The gigantic, Art Nouveau department store was built to resemble another shopping center that once stood in Berlin. The Görlitz iteration was founded by German-Jewish merchants in 1913 and integrated into the Karstadt department store chain in the 1920s.

During the Nazis' "aryanization" program of Jewish-owned commerce, Karstadt's German-Jewish owners, employees and management were all removed. The store reopened after the war, toddled along during communism in East Germany before closing in 2008.

Global politics have affected life in sleepy Görlitz for decades and, it seems, continue to polarize the 55,000-strong city today.

Since so many buildings in Görlitz are empty, the federal government asked the city to accept 250 refugees from Libya and Syria. Stöcker, among others, has lashed out at those plans.

The entrepreneur's statements, at times racially charged, have drawn the ire of German media, regional politicians and even the evangelical church. But elsewhere, they have garnered support.

A regional branch of Germany's far-right National Democratic Party, widely regarded as being made up of neo-Nazis, named Stöcker its "Entrepreneur of the Year" after his interview with the Sächsische Zeitung newspaper.

Shortly thereafter, Stöcker was sued by the Central Committee of the African Community in Germany.

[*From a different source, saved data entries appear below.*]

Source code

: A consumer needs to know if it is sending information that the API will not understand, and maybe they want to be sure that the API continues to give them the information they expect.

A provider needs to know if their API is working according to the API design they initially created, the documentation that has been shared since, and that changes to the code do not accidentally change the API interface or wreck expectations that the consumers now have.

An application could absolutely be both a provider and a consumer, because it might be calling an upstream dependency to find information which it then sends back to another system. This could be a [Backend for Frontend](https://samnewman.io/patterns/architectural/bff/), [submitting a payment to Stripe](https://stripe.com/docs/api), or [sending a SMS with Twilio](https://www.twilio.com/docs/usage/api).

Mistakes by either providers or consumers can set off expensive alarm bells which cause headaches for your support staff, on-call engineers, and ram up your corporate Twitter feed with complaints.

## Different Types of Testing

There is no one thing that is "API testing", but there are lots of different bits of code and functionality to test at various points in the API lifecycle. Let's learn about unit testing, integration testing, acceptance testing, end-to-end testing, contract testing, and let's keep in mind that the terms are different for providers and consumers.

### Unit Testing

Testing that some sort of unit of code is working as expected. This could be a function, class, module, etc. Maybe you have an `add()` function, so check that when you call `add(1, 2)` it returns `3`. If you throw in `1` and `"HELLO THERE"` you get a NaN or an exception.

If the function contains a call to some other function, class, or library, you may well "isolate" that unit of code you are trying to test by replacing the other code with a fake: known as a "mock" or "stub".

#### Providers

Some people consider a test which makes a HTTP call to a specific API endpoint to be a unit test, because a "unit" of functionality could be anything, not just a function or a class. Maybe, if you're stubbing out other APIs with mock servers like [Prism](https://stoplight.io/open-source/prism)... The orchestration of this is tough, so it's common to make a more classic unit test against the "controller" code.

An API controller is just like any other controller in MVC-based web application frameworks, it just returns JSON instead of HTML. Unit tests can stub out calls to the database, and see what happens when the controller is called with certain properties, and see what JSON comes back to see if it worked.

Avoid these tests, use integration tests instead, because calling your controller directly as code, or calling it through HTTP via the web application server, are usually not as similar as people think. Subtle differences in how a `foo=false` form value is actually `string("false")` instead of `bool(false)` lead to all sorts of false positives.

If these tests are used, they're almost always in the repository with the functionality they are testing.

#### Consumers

"We filed charges against Mr. Stöcker because he defamed an entire group of people," said Muktar Kamara, who heads the committee. "He also said that we are beggars. We are not beggars. We work and pay taxes like everyone else. He has insulted the entire continent of Africa."

Kamara said his group has contacted African diplomatic missions in Berlin and is working with them to have Stöcker declared persona non grata in several African nations. Meanwhile, the University of Lübeck, where Stöcker holds an honorary title, has condemned his views and has asked him to return the honorary degree.

Stöcker said he wasn't bothered by the controversy some of his utterances have unleashed and vowed to move ahead with plans to open his department store by 2016.

Thomas Baum, a Social Democrat in the Saxony regional government, worries the negative attention that Stöcker has drawn to Görlitz could scare off international investment that the regional desperately needs.

But Baum also said such anti-immigrant views were not uncommon in the region.

"It's extremely sad to see how being anti-foreigner has become a mainstream view in Saxony," Baum said. "It's an incorrect view, but one that has prevailed for years in this region."